== REQUIREMENT ==
Give every entry again, unchanged, and leave its images out.

== RECORDS SUPPLIED ==
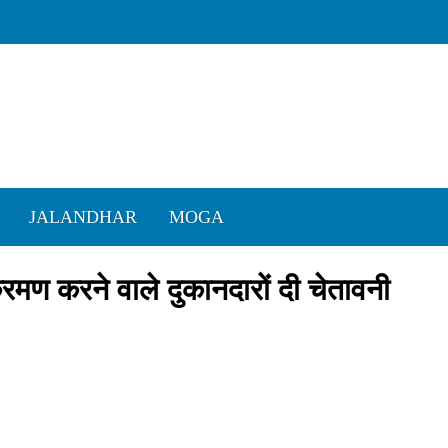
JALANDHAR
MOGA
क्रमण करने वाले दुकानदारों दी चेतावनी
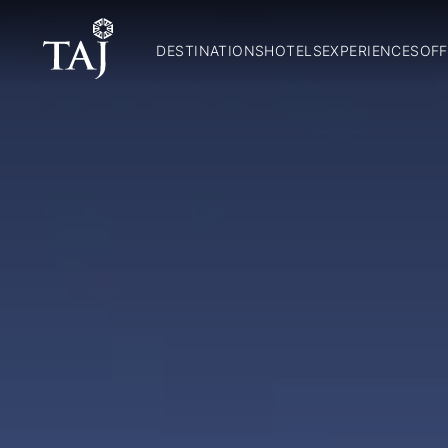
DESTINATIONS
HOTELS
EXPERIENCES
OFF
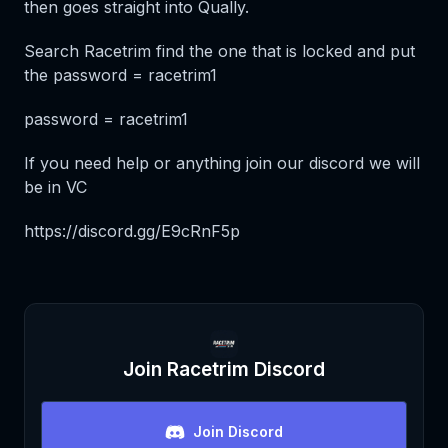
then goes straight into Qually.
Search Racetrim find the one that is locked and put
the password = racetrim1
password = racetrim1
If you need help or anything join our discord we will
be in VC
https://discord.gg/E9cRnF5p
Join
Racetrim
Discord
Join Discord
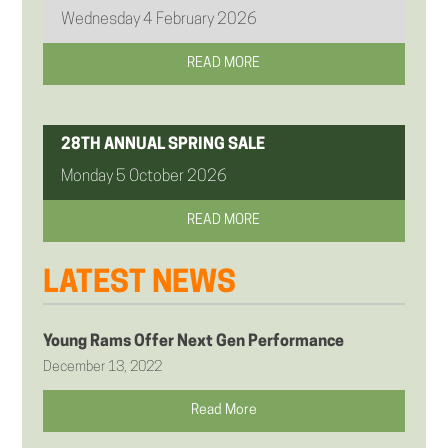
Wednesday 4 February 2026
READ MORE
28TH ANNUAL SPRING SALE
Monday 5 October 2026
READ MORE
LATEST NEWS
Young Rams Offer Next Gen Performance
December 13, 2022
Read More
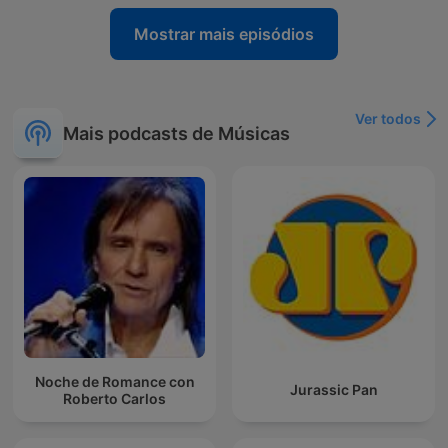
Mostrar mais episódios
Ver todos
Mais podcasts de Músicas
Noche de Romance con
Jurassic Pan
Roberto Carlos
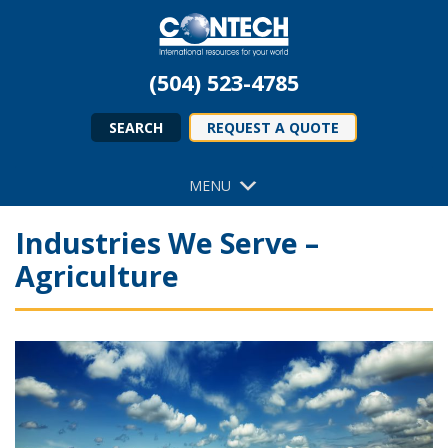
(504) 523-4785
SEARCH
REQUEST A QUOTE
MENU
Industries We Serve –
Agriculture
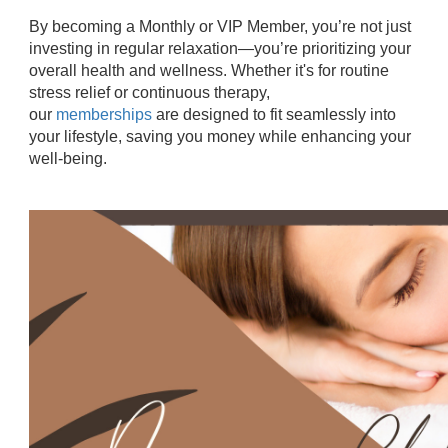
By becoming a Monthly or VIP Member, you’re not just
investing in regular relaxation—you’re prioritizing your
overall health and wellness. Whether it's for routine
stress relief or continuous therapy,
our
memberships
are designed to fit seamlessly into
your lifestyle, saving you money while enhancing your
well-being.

== EXERCISE RESULT ==
JALANDHAR
MOGA
क्रमण करने वाले दुकानदारों दी चेतावनी
DESTINATIONS
HOTELS
EXPERIENCES
OFF
then goes straight into Qually.
Search Racetrim find the one that is locked and put
the password = racetrim1
password = racetrim1
If you need help or anything join our discord we will
be in VC
https://discord.gg/E9cRnF5p
Join
Racetrim
Discord
Join Discord
Wednesday 4 February 2026
READ MORE
28TH ANNUAL SPRING SALE
Monday 5 October 2026
READ MORE
LATEST NEWS
Young Rams Offer Next Gen Performance
December 13, 2022
Read More
Mostrar mais episódios
Ver todos
Mais podcasts de Músicas
Noche de Romance con
Jurassic Pan
Roberto Carlos
(504) 523-4785
SEARCH
REQUEST A QUOTE
MENU
Industries We Serve –
Agriculture
By becoming a Monthly or VIP Member, you’re not just
investing in regular relaxation—you’re prioritizing your
overall health and wellness. Whether it's for routine
stress relief or continuous therapy,
our
memberships
are designed to fit seamlessly into
your lifestyle, saving you money while enhancing your
well-being.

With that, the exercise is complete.